- The records
◇ ◇ ◇ ◇ ◇

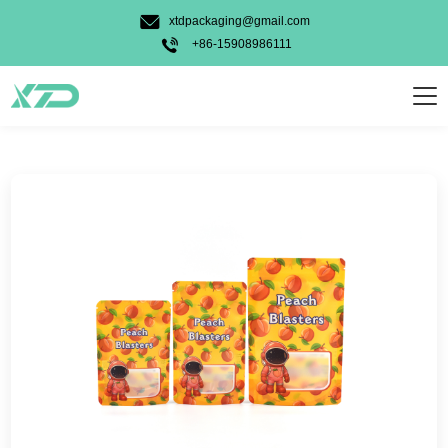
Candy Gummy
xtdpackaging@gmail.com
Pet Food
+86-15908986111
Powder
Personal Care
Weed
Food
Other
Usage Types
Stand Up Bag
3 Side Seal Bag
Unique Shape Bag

◇ ◇ ◇ ◇ ◇

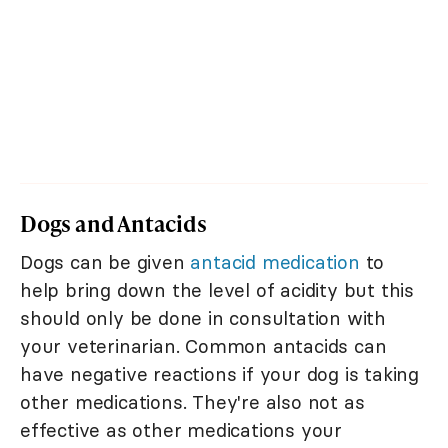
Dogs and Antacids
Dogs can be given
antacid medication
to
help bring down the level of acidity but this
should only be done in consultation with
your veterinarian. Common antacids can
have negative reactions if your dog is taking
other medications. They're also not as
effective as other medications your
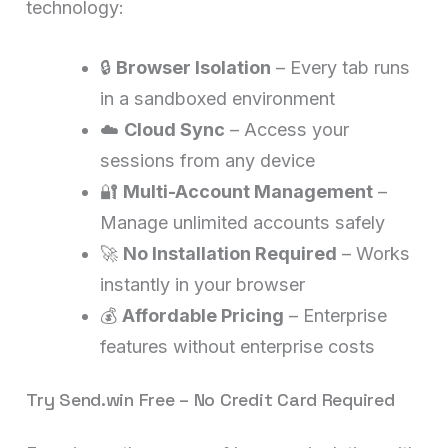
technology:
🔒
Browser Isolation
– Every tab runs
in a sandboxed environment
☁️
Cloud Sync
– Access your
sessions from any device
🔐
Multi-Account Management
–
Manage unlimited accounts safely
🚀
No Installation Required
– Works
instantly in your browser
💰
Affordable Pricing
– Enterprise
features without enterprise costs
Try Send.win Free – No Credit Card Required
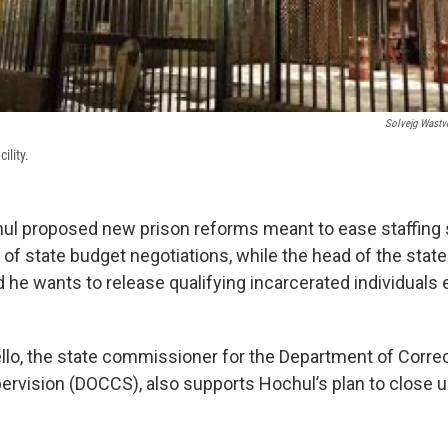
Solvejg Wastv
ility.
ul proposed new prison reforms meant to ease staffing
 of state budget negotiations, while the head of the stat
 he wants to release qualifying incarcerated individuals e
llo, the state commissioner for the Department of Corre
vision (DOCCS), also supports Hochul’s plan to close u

◇ ◇ ◇ ◇ ◇

- Directions for this task
Write out, from the lines above, only those from the line with "llo, the state" to the line with "vision (DOCCS), also", exactly as given, including the first and the last.

- Response area
llo, the state commissioner for the Department of Corre
vision (DOCCS), also supports Hochul’s plan to close u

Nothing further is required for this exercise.